Iran’s parliament speaker Mohammad Bagher Ghalibaf, who recently emerged as a chief negotiator in talks with the United States, has been appointed to oversee relations with China, Iranian media reported on Sunday.
– “Mohammad Bagher Ghalibaf has recently been appointed as a special representative of the Islamic Republic of Iran for China affairs,” Tasnim news agency reported, citing “informed sources,” with other media carrying similar reports.
– Ghalibaf was appointed to the position at the proposal of Iranian President Masoud Pezeshkian and with the approval of supreme leader Mojtaba Khamenei, according to Tasnim.
– He will “coordinate various sectors of relations between Iran and China,” it added.
– Fars news agency said late security chief Ali Larijani, who was killed in US-Israeli strikes on March 17, held a similar position.
– Larijani oversaw the advancing of negotiations with China which led to a 25-year cooperation agreement in 2021.

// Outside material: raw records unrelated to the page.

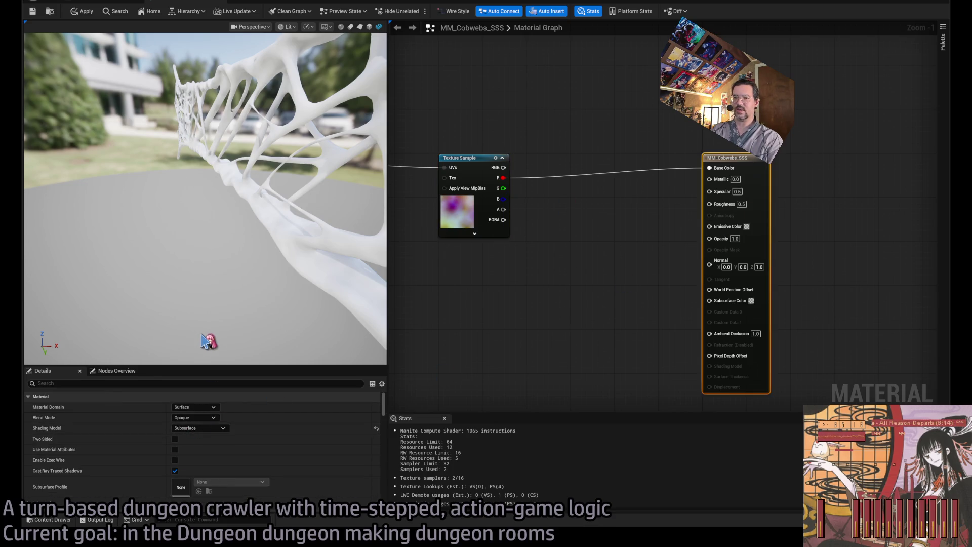
Make the material Unlit and route the noise R through 1-x and Power into Emissive Color
key(ctrl+z)
drag(503, 177, 710, 220)
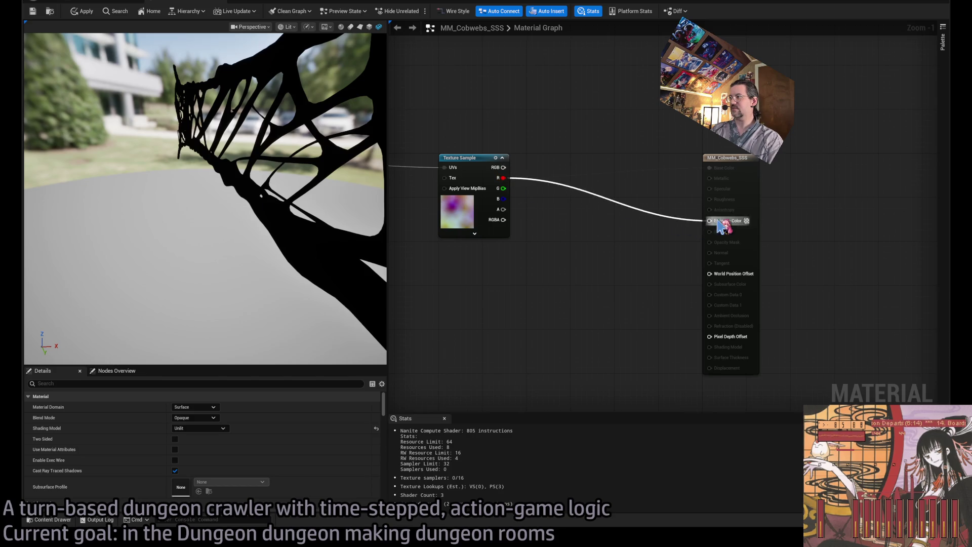
drag(337, 252, 228, 248)
mouse_move(503, 177)
mouse_down()
mouse_move(559, 260)
mouse_move(709, 220)
mouse_up()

– Following the outbreak of the war on February 28 with Israel and the United States, Ghalibaf has emerged as a central figure steering high-stakes diplomacy in the single round of talks with the US in April.
– A number of senior Iranian officials, including former supreme leader Ali Khamenei, were killed in the war, which spread across the Middle East before a fragile ceasefire took hold on April 8.
– Iran has in recent days allowed a number of Chinese ships to pass through the strategic Strait of Hormuz, a vital global energy conduit which it had blocked since the war erupted.
– The Islamic Revolutionary Guard Corps said the ships transited after “an agreement on Iran’s strait management protocols.”